More bad news for weary European bureaucrats: The last best hope of the faltering Eurozone, Germany’s mighty manufacturing engine, appears to be hitting a slump. Reuters:
Activity in Germany’s manufacturing and service sectors declined for a sixth straight month in October as order books thinned, indicating Europe’s largest economy had clearly stagnated in the second half of 2012.A separate poll of 45 economists by the Munich-based Ifo think-tank added to the gloom by revealing that business sentiment in October fell below even the weakest of forecasts.
When Germany’s engine sputters, all of Europe suffers, especially those countries hoping for a bailout. The only good news is that China, which receives around 65 billion euro in German exports yearly, is showing some signs of recovery, which could give Germany a boost as well.
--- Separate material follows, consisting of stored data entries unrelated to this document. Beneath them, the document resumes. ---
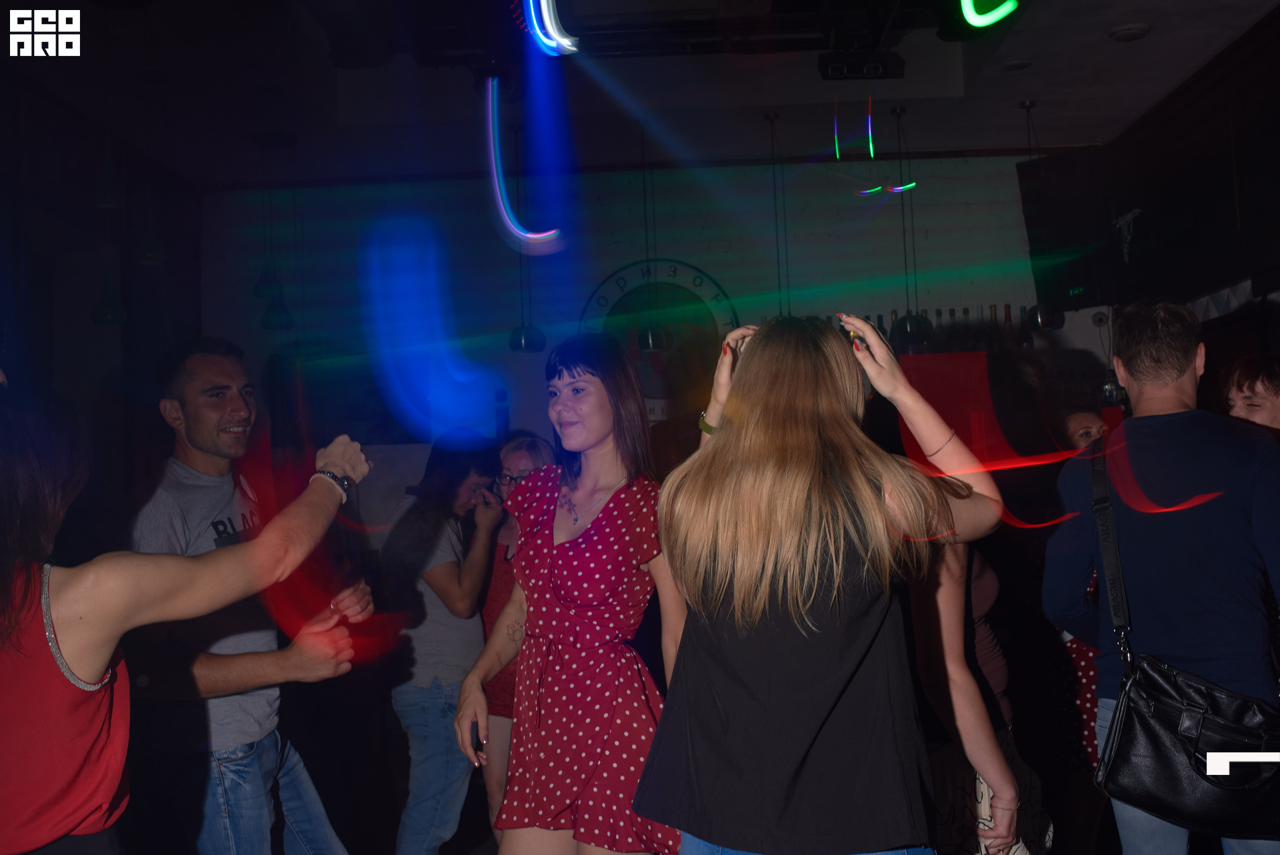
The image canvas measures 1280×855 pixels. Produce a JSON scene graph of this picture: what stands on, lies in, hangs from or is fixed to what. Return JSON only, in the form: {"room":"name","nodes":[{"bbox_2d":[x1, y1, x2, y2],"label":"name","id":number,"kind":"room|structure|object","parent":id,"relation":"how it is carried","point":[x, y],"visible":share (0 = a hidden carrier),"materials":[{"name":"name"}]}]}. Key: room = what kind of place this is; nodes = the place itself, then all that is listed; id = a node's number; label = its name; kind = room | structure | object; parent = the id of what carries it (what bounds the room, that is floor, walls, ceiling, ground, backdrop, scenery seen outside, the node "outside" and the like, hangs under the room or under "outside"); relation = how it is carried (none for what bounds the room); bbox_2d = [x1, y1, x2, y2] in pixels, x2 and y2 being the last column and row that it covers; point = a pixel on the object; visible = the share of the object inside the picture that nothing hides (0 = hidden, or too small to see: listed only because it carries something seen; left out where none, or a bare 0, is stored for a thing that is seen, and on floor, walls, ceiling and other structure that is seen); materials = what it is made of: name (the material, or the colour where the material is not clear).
{"room":"bar","nodes":[
{"label":"bar","id":0,"kind":"room"},
{"bbox_2d":[0,64,207,514],"label":"left wall","id":1,"kind":"structure","parent":0,"point":[91,300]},
{"bbox_2d":[0,0,1279,188],"label":"ceiling","id":2,"kind":"structure","parent":0,"point":[1095,123],"materials":[{"name":"paint"}]},
{"bbox_2d":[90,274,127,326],"label":"pendant lamp","id":3,"kind":"object","parent":2,"relation":"hanging from","point":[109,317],"visible":0.83,"materials":[{"name":"green"}]},
{"bbox_2d":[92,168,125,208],"label":"pendant lamp","id":4,"kind":"object","parent":2,"relation":"hanging from","point":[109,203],"visible":0.89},
{"bbox_2d":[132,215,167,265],"label":"pendant lamp","id":5,"kind":"object","parent":2,"relation":"hanging from","point":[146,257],"visible":0.9,"materials":[{"name":"green"}]},
{"bbox_2d":[254,134,293,328],"label":"pendant lamp","id":6,"kind":"object","parent":2,"relation":"hanging from","point":[281,325],"visible":0.99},
{"bbox_2d":[486,74,563,250],"label":"light","id":7,"kind":"object","parent":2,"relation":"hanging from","point":[495,171],"visible":0.92,"materials":[{"name":"blue"}]},
{"bbox_2d":[506,118,549,352],"label":"pendant lamp","id":8,"kind":"object","parent":2,"relation":"hanging from","point":[522,345],"visible":0.94,"materials":[{"name":"black metal"}]},
{"bbox_2d":[521,0,580,55],"label":"light","id":9,"kind":"object","parent":2,"relation":"hanging from","point":[545,11],"visible":0.97,"materials":[{"name":"blue"}]},
{"bbox_2d":[634,121,671,353],"label":"pendant lamp","id":10,"kind":"object","parent":2,"relation":"hanging from","point":[650,340],"visible":0.94,"materials":[{"name":"black metal"}]},
{"bbox_2d":[765,109,791,318],"label":"pendant lamp","id":11,"kind":"object","parent":2,"relation":"hanging from","point":[767,118],"visible":0.64,"materials":[{"name":"black metal"}]},
{"bbox_2d":[817,50,905,81],"label":"projector","id":12,"kind":"object","parent":2,"relation":"hanging from","point":[835,68],"visible":0.99,"materials":[{"name":"black"}]},
{"bbox_2d":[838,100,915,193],"label":"light","id":13,"kind":"object","parent":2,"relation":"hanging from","point":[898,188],"visible":0.96,"materials":[{"name":"green"}]},
{"bbox_2d":[888,106,931,348],"label":"pendant lamp","id":14,"kind":"object","parent":2,"relation":"hanging from","point":[908,327],"visible":0.95,"materials":[{"name":"black metal"}]},
{"bbox_2d":[960,0,1019,28],"label":"light","id":15,"kind":"object","parent":2,"relation":"hanging from","point":[983,19],"visible":0.98,"materials":[{"name":"green"}]},
{"bbox_2d":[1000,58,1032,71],"label":"ceiling light","id":16,"kind":"object","parent":2,"relation":"in","point":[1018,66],"visible":0.98,"materials":[{"name":"white"}]},
{"bbox_2d":[1022,98,1069,332],"label":"pendant lamp","id":17,"kind":"object","parent":2,"relation":"hanging from","point":[1038,317],"visible":0.95,"materials":[{"name":"black"}]},
{"bbox_2d":[1108,22,1149,41],"label":"smoke detector","id":18,"kind":"object","parent":2,"relation":"attached to","point":[1141,31],"visible":0.98,"materials":[{"name":"white"}]},
{"bbox_2d":[186,152,1107,544],"label":"back wall","id":19,"kind":"structure","parent":0,"point":[695,255],"materials":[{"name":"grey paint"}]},
{"bbox_2d":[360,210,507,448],"label":"blue light","id":20,"kind":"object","parent":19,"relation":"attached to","point":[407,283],"visible":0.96,"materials":[{"name":"blue"}]},
{"bbox_2d":[576,258,741,418],"label":"wall emblem","id":21,"kind":"object","parent":19,"relation":"attached to","point":[670,267],"visible":0.65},
{"bbox_2d":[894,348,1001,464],"label":"red panel","id":22,"kind":"object","parent":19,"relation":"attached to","point":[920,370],"visible":0.36,"materials":[{"name":"red"}]},
{"bbox_2d":[838,304,1059,354],"label":"bottle row","id":23,"kind":"object","parent":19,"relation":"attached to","point":[965,313],"visible":0.43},
{"bbox_2d":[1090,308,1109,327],"label":"security camera","id":24,"kind":"object","parent":19,"relation":"attached to","point":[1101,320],"visible":0.89,"materials":[{"name":"white"}]},
{"bbox_2d":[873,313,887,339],"label":"bottle","id":25,"kind":"object","parent":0,"point":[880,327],"visible":0.38,"materials":[{"name":"glass"}]},
{"bbox_2d":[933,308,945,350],"label":"bottle","id":26,"kind":"object","parent":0,"point":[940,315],"visible":0.61,"materials":[{"name":"glass"}]},
{"bbox_2d":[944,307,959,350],"label":"bottle","id":27,"kind":"object","parent":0,"point":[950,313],"visible":0.71,"materials":[{"name":"glass"}]},
{"bbox_2d":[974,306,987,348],"label":"bottle","id":28,"kind":"object","parent":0,"point":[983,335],"visible":0.69,"materials":[{"name":"glass"}]},
{"bbox_2d":[987,304,1001,349],"label":"bottle","id":29,"kind":"object","parent":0,"point":[993,307],"visible":0.71,"materials":[{"name":"glass"}]},
{"bbox_2d":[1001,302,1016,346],"label":"bottle","id":30,"kind":"object","parent":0,"point":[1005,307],"visible":0.76,"materials":[{"name":"glass"}]},
{"bbox_2d":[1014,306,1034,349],"label":"bottle","id":31,"kind":"object","parent":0,"point":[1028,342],"visible":0.74,"materials":[{"name":"glass"}]},
{"bbox_2d":[1098,6,1279,348],"label":"right wall","id":32,"kind":"structure","parent":0,"point":[1263,257],"materials":[{"name":"brown wood"}]},
{"bbox_2d":[1018,149,1115,310],"label":"speaker","id":33,"kind":"object","parent":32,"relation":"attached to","point":[1025,171],"visible":0.89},
{"bbox_2d":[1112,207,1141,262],"label":"ornament","id":34,"kind":"object","parent":32,"relation":"attached to","point":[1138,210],"visible":0.87,"materials":[{"name":"white"}]},
{"label":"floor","id":35,"kind":"structure","parent":0,"visible":0},
{"bbox_2d":[0,373,379,854],"label":"woman","id":36,"kind":"object","parent":35,"relation":"on","point":[109,649],"visible":0.99},
{"bbox_2d":[124,340,375,854],"label":"man","id":37,"kind":"object","parent":35,"relation":"on","point":[231,397],"visible":0.9},
{"bbox_2d":[379,428,506,852],"label":"woman","id":38,"kind":"object","parent":35,"relation":"on","point":[447,534],"visible":0.91},
{"bbox_2d":[472,432,556,839],"label":"woman","id":39,"kind":"object","parent":35,"relation":"on","point":[522,457],"visible":0.4},
{"bbox_2d":[452,333,691,854],"label":"woman","id":40,"kind":"object","parent":35,"relation":"on","point":[599,509],"visible":0.98},
{"bbox_2d":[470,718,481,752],"label":"cell phone","id":41,"kind":"object","parent":40,"relation":"in","point":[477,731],"visible":0.69,"materials":[{"name":"black"}]},
{"bbox_2d":[640,309,1007,854],"label":"woman","id":42,"kind":"object","parent":35,"relation":"on","point":[735,425],"visible":0.99},
{"bbox_2d":[906,530,1048,852],"label":"woman","id":43,"kind":"object","parent":35,"relation":"on","point":[968,711],"visible":0.46},
{"bbox_2d":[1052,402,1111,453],"label":"woman","id":44,"kind":"object","parent":35,"relation":"on","point":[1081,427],"visible":0.19},
{"bbox_2d":[1042,301,1279,854],"label":"man","id":45,"kind":"object","parent":35,"relation":"on","point":[1178,379],"visible":0.95},
{"bbox_2d":[1085,440,1279,843],"label":"shoulder bag","id":46,"kind":"object","parent":45,"relation":"hanging from","point":[1131,773],"visible":0.96,"materials":[{"name":"black leather"}]},
{"bbox_2d":[1221,353,1279,438],"label":"woman","id":47,"kind":"object","parent":35,"relation":"on","point":[1259,405],"visible":0.35}
]}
The Financial Times reports:
A slew of economic data released over the past two weeks – from a 10 per cent rise in exports to a big jump in money supply – suggests that the economy could stage a moderate recovery in the coming months. China’s gross domestic product grew 7.4 per cent in the third quarter, the government said earlier this month.
Unfortunately for the world economy, Chinese economic statistics are not the most reliable. Furthermore, almost 60 percent of German exports go to a Europe that is decidedly not in the midst of a recovery. And if Germany goes down, the rest of Europe is likely to go with it.